Coronavirus: Is Social Distancing Bringing Us Closer?

We are told to get off our phones, get out more, talk to each other face to face, but the virus pandemic that is COVID-19 has caused us to force-reboot our lives. This is 2020, the year of vision and clarity, but the future is looking a little blurry.

**Everything You Need To Know About Coronavirus**

When a virus we have never heard of impacts every aspect of our daily lives, the social cost of self-isolation, facemasks, distancing measures and lockdown has left many of us shell-shocked. Meeting friends, going to the gym, group hugging, queuing, signing for parcels, a handshake – the barriers are all up. Even buying headache pills and loo roll are proving a problem and this is affecting how we view others. Our normal has gone with no new normal right now, and that is scary.

There has been a great, collective effort to slow the spread of coronavirus and save more lives. However, we understand that the hands we use to send messages on our smartphones are now capable of spreading this terrible disease directly to our loved ones, the elderly and the vulnerable. Friends, family, colleagues, are all at risk. Socially, we are left with finding new ways of making connections, replacing office banter with remote-working chat and figuring out how to reinvent the spontaneous hug, giving a helping hand to a relative, or considering online gym classes. New technology has a role to play but may not suit everybody. It is also way harder to read faces when they are only on the end of a FaceTime call. Even talking face to face is an issue – no carefree popping to the shops together, meeting up at a café or planning a night out, or in – and also how we pay for things. Contactless has taken on a new meaning. Loneliness was already an issue for many.

So are we facing a complete social recession? We have disruption on a massive scale along with the threat of losing a loved one and even our doctors’ work is changing fast; the economy, jobs and livelihoods are all in the mix, but we are living our moment in history here.

How is all this drawing us closer? Well, new habits are forming. We value the things we maybe took for granted before. There appears to be less pollution in the air, no planes in the sky, we have opened our eyes to those in need we didn’t perhaps take time to notice before in our busy lives. There is a new sense of people’s stories and community worth, being better, doing things ourselves, creating safe spaces, working together via social media in a more selfless way, looking up more. It is not that we never did those things, it all just got amplified on a global scale and is far from being over.
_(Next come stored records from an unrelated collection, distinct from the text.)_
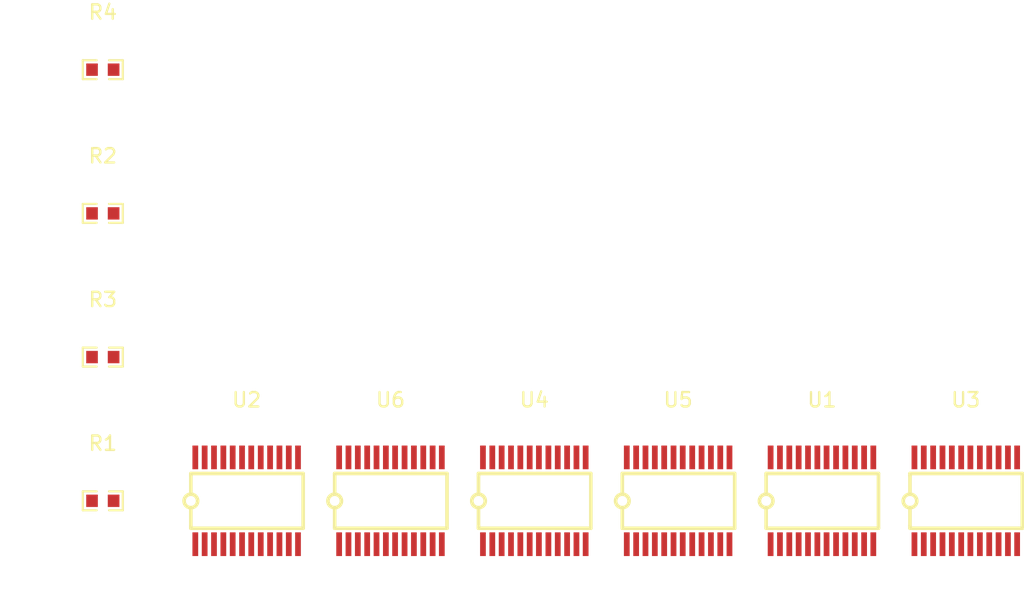
<source format=kicad_pcb>
(kicad_pcb
    (version 20241229)
    (generator "atopile")
    (generator_version "0.5.0")
    (general
        (thickness 1.6)
        (legacy_teardrops no)
    )
    (paper "A4")
    (layers
        (0 "F.Cu" signal)
        (31 "B.Cu" signal)
        (32 "B.Adhes" user "B.Adhesive")
        (33 "F.Adhes" user "F.Adhesive")
        (34 "B.Paste" user)
        (35 "F.Paste" user)
        (36 "B.SilkS" user "B.Silkscreen")
        (37 "F.SilkS" user "F.Silkscreen")
        (38 "B.Mask" user)
        (39 "F.Mask" user)
        (40 "Dwgs.User" user "User.Drawings")
        (41 "Cmts.User" user "User.Comments")
        (42 "Eco1.User" user "User.Eco1")
        (43 "Eco2.User" user "User.Eco2")
        (44 "Edge.Cuts" user)
        (45 "Margin" user)
        (46 "B.CrtYd" user "B.Courtyard")
        (47 "F.CrtYd" user "F.Courtyard")
        (48 "B.Fab" user)
        (49 "F.Fab" user)
        (50 "User.1" user)
        (51 "User.2" user)
        (52 "User.3" user)
        (53 "User.4" user)
        (54 "User.5" user)
        (55 "User.6" user)
        (56 "User.7" user)
        (57 "User.8" user)
        (58 "User.9" user)
    )
    (setup
        (pad_to_mask_clearance 0)
        (allow_soldermask_bridges_in_footprints no)
        (pcbplotparams
            (layerselection 0x00010fc_ffffffff)
            (plot_on_all_layers_selection 0x0000000_00000000)
            (disableapertmacros no)
            (usegerberextensions no)
            (usegerberattributes yes)
            (usegerberadvancedattributes yes)
            (creategerberjobfile yes)
            (dashed_line_dash_ratio 12)
            (dashed_line_gap_ratio 3)
            (svgprecision 4)
            (plotframeref no)
            (mode 1)
            (useauxorigin no)
            (hpglpennumber 1)
            (hpglpenspeed 20)
            (hpglpendiameter 15)
            (pdf_front_fp_property_popups yes)
            (pdf_back_fp_property_popups yes)
            (dxfpolygonmode yes)
            (dxfimperialunits yes)
            (dxfusepcbnewfont yes)
            (psnegative no)
            (psa4output no)
            (plot_black_and_white yes)
            (plotinvisibletext no)
            (sketchpadsonfab no)
            (plotreference yes)
            (plotvalue yes)
            (plotpadnumbers no)
            (hidednponfab no)
            (sketchdnponfab yes)
            (crossoutdnponfab yes)
            (plotfptext yes)
            (subtractmaskfromsilk no)
            (outputformat 1)
            (mirror no)
            (drillshape 1)
            (scaleselection 1)
            (outputdirectory "")
        )
    )
    (net 0 "")
    (footprint "atopile:R0603-ebcab9" (layer "F.Cu") (at 0 0 0))
    (footprint "atopile:R0603-ebcab9" (layer "F.Cu") (at 0 -10 0))
    (footprint "atopile:R0603-ebcab9" (layer "F.Cu") (at 0 -20 0))
    (footprint "atopile:R0603-ebcab9" (layer "F.Cu") (at 0 -30 0))
    (footprint "atopile:TSSOP-24_L7.8-W4.4-P0.65-LS6.4-BL-4f236b" (layer "F.Cu") (at 10 0 0))
    (footprint "atopile:TSSOP-24_L7.8-W4.4-P0.65-LS6.4-BL-4f236b" (layer "F.Cu") (at 20 0 0))
    (footprint "atopile:TSSOP-24_L7.8-W4.4-P0.65-LS6.4-BL-4f236b" (layer "F.Cu") (at 30 0 0))
    (footprint "atopile:TSSOP-24_L7.8-W4.4-P0.65-LS6.4-BL-4f236b" (layer "F.Cu") (at 40 0 0))
    (footprint "atopile:TSSOP-24_L7.8-W4.4-P0.65-LS6.4-BL-4f236b" (layer "F.Cu") (at 50 0 0))
    (footprint "atopile:TSSOP-24_L7.8-W4.4-P0.65-LS6.4-BL-4f236b" (layer "F.Cu") (at 60 0 0))
)
</source>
There is hope. Just look at how our industries are linking up to switch from making cars and vacuum cleaners to ventilators for intensive care. Social contact could go the same way as we explore virtual togetherness in new and innovative ways. We are now questioning everything – the way we live, the ridiculousness of overcrowded commutes, looking after the vulnerable and how vulnerable we are to a virus which has caught us on snooze.

Making social ‘social’ again.

When all this is over, it could mean we value our sociability more, and see things more clearly through life’s lens. We will do all the things we missed most but will perhaps grow to love them more.

For now we will carry our hand-sanitizer (if we can get it) and let our hands be our friends and our friends be our hands. Closer, but not too close for now. Stay safe everyone.